**EXERCISE OBJECTIVE**
Every record must be written out once more, with nothing added or omitted.
─── DATA EXTRACT
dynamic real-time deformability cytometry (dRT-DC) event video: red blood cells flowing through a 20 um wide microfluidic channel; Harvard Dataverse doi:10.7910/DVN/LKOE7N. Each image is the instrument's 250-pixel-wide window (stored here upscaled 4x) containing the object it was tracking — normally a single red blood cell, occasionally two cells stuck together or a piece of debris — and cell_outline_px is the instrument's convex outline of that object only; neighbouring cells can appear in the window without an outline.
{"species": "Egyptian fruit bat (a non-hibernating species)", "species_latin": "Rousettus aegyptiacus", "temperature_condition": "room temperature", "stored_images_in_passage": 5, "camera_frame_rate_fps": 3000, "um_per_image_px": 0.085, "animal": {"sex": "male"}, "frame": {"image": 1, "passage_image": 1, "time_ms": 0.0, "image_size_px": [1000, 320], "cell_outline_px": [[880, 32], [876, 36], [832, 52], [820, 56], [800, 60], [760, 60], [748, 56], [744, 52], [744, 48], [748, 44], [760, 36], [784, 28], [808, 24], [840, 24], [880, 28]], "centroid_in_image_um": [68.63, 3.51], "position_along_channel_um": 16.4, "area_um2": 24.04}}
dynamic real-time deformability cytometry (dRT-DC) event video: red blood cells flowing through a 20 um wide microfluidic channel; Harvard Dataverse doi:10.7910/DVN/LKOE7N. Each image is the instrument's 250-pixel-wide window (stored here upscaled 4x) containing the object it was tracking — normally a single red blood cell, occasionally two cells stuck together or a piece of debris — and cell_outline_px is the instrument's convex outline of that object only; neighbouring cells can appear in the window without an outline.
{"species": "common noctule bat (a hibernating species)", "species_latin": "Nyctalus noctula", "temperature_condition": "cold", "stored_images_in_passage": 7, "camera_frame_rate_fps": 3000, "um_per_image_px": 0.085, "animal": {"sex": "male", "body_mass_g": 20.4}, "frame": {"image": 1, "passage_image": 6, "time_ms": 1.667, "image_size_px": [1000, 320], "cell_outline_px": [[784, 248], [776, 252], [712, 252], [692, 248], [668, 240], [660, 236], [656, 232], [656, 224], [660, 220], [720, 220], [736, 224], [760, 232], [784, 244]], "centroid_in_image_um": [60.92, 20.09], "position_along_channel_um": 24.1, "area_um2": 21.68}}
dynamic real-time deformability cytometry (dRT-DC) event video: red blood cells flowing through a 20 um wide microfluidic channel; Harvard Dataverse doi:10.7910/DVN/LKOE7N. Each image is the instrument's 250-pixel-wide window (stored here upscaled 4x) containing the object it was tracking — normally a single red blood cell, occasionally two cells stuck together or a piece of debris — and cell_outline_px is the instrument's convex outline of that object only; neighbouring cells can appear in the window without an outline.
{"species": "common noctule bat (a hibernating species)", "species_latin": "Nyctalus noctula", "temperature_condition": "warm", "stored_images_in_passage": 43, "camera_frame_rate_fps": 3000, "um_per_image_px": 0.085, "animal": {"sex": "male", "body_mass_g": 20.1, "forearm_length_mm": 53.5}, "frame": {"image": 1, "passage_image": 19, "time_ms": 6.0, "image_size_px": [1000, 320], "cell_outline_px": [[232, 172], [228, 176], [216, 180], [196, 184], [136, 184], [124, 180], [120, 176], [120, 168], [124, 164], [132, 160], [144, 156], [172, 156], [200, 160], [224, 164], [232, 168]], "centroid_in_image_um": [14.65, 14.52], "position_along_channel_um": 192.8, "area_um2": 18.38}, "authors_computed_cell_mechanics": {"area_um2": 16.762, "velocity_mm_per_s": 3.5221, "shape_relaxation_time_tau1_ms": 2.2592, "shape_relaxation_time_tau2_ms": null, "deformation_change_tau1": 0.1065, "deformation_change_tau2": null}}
──────
**RIGHT ANSWER**
dynamic real-time deformability cytometry (dRT-DC) event video: red blood cells flowing through a 20 um wide microfluidic channel; Harvard Dataverse doi:10.7910/DVN/LKOE7N. Each image is the instrument's 250-pixel-wide window (stored here upscaled 4x) containing the object it was tracking — normally a single red blood cell, occasionally two cells stuck together or a piece of debris — and cell_outline_px is the instrument's convex outline of that object only; neighbouring cells can appear in the window without an outline.
{"species": "Egyptian fruit bat (a non-hibernating species)", "species_latin": "Rousettus aegyptiacus", "temperature_condition": "room temperature", "stored_images_in_passage": 5, "camera_frame_rate_fps": 3000, "um_per_image_px": 0.085, "animal": {"sex": "male"}, "frame": {"image": 1, "passage_image": 1, "time_ms": 0.0, "image_size_px": [1000, 320], "cell_outline_px": [[880, 32], [876, 36], [832, 52], [820, 56], [800, 60], [760, 60], [748, 56], [744, 52], [744, 48], [748, 44], [760, 36], [784, 28], [808, 24], [840, 24], [880, 28]], "centroid_in_image_um": [68.63, 3.51], "position_along_channel_um": 16.4, "area_um2": 24.04}}
dynamic real-time deformability cytometry (dRT-DC) event video: red blood cells flowing through a 20 um wide microfluidic channel; Harvard Dataverse doi:10.7910/DVN/LKOE7N. Each image is the instrument's 250-pixel-wide window (stored here upscaled 4x) containing the object it was tracking — normally a single red blood cell, occasionally two cells stuck together or a piece of debris — and cell_outline_px is the instrument's convex outline of that object only; neighbouring cells can appear in the window without an outline.
{"species": "common noctule bat (a hibernating species)", "species_latin": "Nyctalus noctula", "temperature_condition": "cold", "stored_images_in_passage": 7, "camera_frame_rate_fps": 3000, "um_per_image_px": 0.085, "animal": {"sex": "male", "body_mass_g": 20.4}, "frame": {"image": 1, "passage_image": 6, "time_ms": 1.667, "image_size_px": [1000, 320], "cell_outline_px": [[784, 248], [776, 252], [712, 252], [692, 248], [668, 240], [660, 236], [656, 232], [656, 224], [660, 220], [720, 220], [736, 224], [760, 232], [784, 244]], "centroid_in_image_um": [60.92, 20.09], "position_along_channel_um": 24.1, "area_um2": 21.68}}
dynamic real-time deformability cytometry (dRT-DC) event video: red blood cells flowing through a 20 um wide microfluidic channel; Harvard Dataverse doi:10.7910/DVN/LKOE7N. Each image is the instrument's 250-pixel-wide window (stored here upscaled 4x) containing the object it was tracking — normally a single red blood cell, occasionally two cells stuck together or a piece of debris — and cell_outline_px is the instrument's convex outline of that object only; neighbouring cells can appear in the window without an outline.
{"species": "common noctule bat (a hibernating species)", "species_latin": "Nyctalus noctula", "temperature_condition": "warm", "stored_images_in_passage": 43, "camera_frame_rate_fps": 3000, "um_per_image_px": 0.085, "animal": {"sex": "male", "body_mass_g": 20.1, "forearm_length_mm": 53.5}, "frame": {"image": 1, "passage_image": 19, "time_ms": 6.0, "image_size_px": [1000, 320], "cell_outline_px": [[232, 172], [228, 176], [216, 180], [196, 184], [136, 184], [124, 180], [120, 176], [120, 168], [124, 164], [132, 160], [144, 156], [172, 156], [200, 160], [224, 164], [232, 168]], "centroid_in_image_um": [14.65, 14.52], "position_along_channel_um": 192.8, "area_um2": 18.38}, "authors_computed_cell_mechanics": {"area_um2": 16.762, "velocity_mm_per_s": 3.5221, "shape_relaxation_time_tau1_ms": 2.2592, "shape_relaxation_time_tau2_ms": null, "deformation_change_tau1": 0.1065, "deformation_change_tau2": null}}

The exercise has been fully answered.